-- Data follows --
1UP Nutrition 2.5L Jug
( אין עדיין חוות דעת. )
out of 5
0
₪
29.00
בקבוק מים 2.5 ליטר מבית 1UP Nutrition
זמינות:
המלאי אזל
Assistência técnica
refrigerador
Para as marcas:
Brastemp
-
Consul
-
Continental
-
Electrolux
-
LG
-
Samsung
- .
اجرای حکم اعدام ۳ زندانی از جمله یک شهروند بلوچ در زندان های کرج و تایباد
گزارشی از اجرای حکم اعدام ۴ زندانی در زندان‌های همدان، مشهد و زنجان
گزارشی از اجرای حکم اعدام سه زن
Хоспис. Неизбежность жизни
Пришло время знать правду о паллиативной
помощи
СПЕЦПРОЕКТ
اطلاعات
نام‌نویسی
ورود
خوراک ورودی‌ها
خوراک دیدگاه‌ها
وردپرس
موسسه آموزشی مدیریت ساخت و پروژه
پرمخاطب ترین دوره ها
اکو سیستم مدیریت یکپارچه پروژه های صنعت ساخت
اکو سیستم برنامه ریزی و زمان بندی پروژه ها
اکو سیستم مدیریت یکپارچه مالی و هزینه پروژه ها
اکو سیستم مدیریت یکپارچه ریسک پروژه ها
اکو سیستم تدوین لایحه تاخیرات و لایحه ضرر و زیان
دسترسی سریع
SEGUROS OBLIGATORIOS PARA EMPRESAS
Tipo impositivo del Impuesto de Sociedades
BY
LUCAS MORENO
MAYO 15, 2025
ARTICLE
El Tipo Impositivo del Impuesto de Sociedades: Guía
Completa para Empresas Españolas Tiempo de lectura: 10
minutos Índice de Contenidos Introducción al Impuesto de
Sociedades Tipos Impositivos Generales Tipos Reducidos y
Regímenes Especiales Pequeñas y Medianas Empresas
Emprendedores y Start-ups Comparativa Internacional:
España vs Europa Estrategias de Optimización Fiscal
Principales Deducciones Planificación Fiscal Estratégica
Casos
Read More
-- Data concluded --
* Try it *
Show every line of the listing that includes the word "مدیریت".

* Answer to the problem *
موسسه آموزشی مدیریت ساخت و پروژه
اکو سیستم مدیریت یکپارچه پروژه های صنعت ساخت
اکو سیستم مدیریت یکپارچه مالی و هزینه پروژه ها
اکو سیستم مدیریت یکپارچه ریسک پروژه ها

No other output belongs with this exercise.